-- Task description --
Transcribe, word for word, every record in the data below.

-- Extracted data --
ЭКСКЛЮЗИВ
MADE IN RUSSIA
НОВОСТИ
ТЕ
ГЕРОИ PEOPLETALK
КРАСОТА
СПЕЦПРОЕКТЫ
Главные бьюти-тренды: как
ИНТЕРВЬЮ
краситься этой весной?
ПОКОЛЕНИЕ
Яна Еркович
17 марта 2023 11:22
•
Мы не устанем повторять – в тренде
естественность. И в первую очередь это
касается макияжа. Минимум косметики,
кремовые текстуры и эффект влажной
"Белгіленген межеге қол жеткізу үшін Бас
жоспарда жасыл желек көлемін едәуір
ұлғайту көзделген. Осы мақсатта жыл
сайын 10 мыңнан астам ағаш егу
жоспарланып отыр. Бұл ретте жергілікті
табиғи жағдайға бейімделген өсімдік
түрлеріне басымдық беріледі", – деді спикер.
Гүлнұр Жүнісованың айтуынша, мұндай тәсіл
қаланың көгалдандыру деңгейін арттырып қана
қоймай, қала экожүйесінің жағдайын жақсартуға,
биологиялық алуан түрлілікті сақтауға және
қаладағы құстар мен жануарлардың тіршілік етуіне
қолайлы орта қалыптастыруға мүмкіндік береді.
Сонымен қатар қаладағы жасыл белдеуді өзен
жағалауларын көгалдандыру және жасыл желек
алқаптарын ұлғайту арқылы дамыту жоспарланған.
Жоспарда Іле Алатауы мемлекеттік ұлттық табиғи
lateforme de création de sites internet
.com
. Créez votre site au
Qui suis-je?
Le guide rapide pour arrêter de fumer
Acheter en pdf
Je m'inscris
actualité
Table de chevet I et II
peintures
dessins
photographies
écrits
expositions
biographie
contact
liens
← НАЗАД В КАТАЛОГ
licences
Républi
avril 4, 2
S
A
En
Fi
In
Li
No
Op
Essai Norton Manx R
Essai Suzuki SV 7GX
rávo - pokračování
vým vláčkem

-- Result of this task --
ЭКСКЛЮЗИВ
MADE IN RUSSIA
НОВОСТИ
ТЕ
ГЕРОИ PEOPLETALK
КРАСОТА
СПЕЦПРОЕКТЫ
Главные бьюти-тренды: как
ИНТЕРВЬЮ
краситься этой весной?
ПОКОЛЕНИЕ
Яна Еркович
17 марта 2023 11:22
•
Мы не устанем повторять – в тренде
естественность. И в первую очередь это
касается макияжа. Минимум косметики,
кремовые текстуры и эффект влажной
"Белгіленген межеге қол жеткізу үшін Бас
жоспарда жасыл желек көлемін едәуір
ұлғайту көзделген. Осы мақсатта жыл
сайын 10 мыңнан астам ағаш егу
жоспарланып отыр. Бұл ретте жергілікті
табиғи жағдайға бейімделген өсімдік
түрлеріне басымдық беріледі", – деді спикер.
Гүлнұр Жүнісованың айтуынша, мұндай тәсіл
қаланың көгалдандыру деңгейін арттырып қана
қоймай, қала экожүйесінің жағдайын жақсартуға,
биологиялық алуан түрлілікті сақтауға және
қаладағы құстар мен жануарлардың тіршілік етуіне
қолайлы орта қалыптастыруға мүмкіндік береді.
Сонымен қатар қаладағы жасыл белдеуді өзен
жағалауларын көгалдандыру және жасыл желек
алқаптарын ұлғайту арқылы дамыту жоспарланған.
Жоспарда Іле Алатауы мемлекеттік ұлттық табиғи
lateforme de création de sites internet
.com
. Créez votre site au
Qui suis-je?
Le guide rapide pour arrêter de fumer
Acheter en pdf
Je m'inscris
actualité
Table de chevet I et II
peintures
dessins
photographies
écrits
expositions
biographie
contact
liens
← НАЗАД В КАТАЛОГ
licences
Républi
avril 4, 2
S
A
En
Fi
In
Li
No
Op
Essai Norton Manx R
Essai Suzuki SV 7GX
rávo - pokračování
vým vláčkem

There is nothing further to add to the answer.